The work of clearing the bottom land could not be continued daily; but the boys got in three full days that week, and Saturday morning. Henry, did not wish to work on Saturday afternoon, for in this locality almost all the farmers knocked off work at noon Saturday and went to town.

But when Henry shouldered his tools to go home at noon, Sister appeared as usual with the lunch, and she and Hiram cut fishing rods and planned to have a real picnic.

Trout and mullet were jumping in the pools under the bank; and they caught several before stopping to eat their own meal. The freshly caught fish were a fine addition to the repast.

They went back to fishing after a while and caught enough for supper at the farmhouse. Just as they were reeling up their lines the silence of the place was disturbed by a strange sound.

"There's a motorcycle coming!" cried Sister, jumping up and looking all around.

There was a bend in the river below this bottom, and another above; so they could not see far in either direction unless they climbed to the high ground.
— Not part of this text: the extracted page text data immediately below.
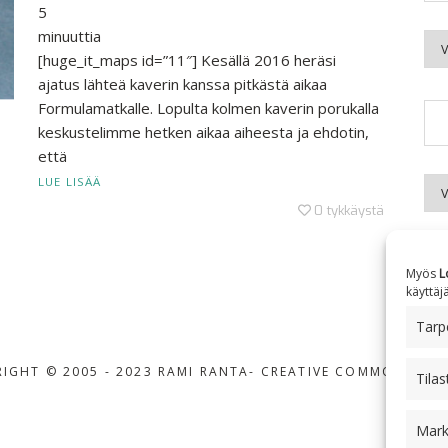
5
minuuttia
Kuu
[huge_it_maps id=”11″] Kesällä 2016 heräsi
ajatus lähteä kaverin kanssa pitkästä aikaa
Formulamatkalle. Lopulta kolmen kaverin porukalla
keskustelimme hetken aikaa aiheesta ja ehdotin,
että
LUE LISÄÄ
Aih
0
tykkäystä
Myös
L
käyttäj
Tarpe
IGHT © 2005 - 2023 RAMI RANTA
- CREATIVE COMMONS BY-
Tilas
Mark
For a minute Hiram could not tell in which direction the sound was coming; but he knew the steady put-put-put must be the exhaust of a motor-boat.

It soon poked its nose around the lower turn. It was a good-sized boat and instantly Hiram recognized at least one person aboard.

Miss Lettie Bronson, in a very pretty boating costume, was in the bow. There were half a dozen other girls with her-well dressed girls, who were evidently her friends from the St. Beris school at Scoville.

"Oh, oh! what a pretty spot!" cried Lettie, on the instant. "We'll go ashore here and have our luncheon, girls."

She did not see Hiram and Sister for a moment; but the latter tugged at Hiram's sleeve.

"I've seen that girl before," she whispered. "She came in the carriage with the man who spoke to you-you remember? She asked me if I had always lived in the country, and how I tore my frock."

"Isn't she pretty?" returned Hiram.

"Awfully. But I'm not sure that I like her yet."

Suddenly Lettie saw Hiram and the girl beside him. She started, flushed a little, and then gave Hiram a cool little nod and turned her gaze from him. Her manner showed that he was not "down in her good books," and the young fellow flushed in turn.

"I don't know as we'd better try to make the bank here, Miss," said the man who was directing the motor-boat. "The current's mighty sharp."

"I want to land here," said Lettie, decidedly. "It's the prettiest spot we've seen-isn't it, girls?"

Her friends agreed. Hiram, casting a quick eye over the ruffled surface of the river, saw that the man was right. How well the stream below was fitted for motor-boating he did not know; but he was pretty sure that there were too many ledges just under the surface here to make it safe for the boat to go farther.

"I intend to land here-right by that big tree!" commanded Lettie Bronson, stamping her foot.

"Well, I dunno," drawled the man; and just then the bow of the boat swung around, was forced heavily down stream by the current, and slam it went against a reef!

The man shot off the engine instantly. The bow of the boat was lodged on the rock, and tip-tilted considerably. The girls screamed, and Lettie herself was almost thrown into the water, for she was standing.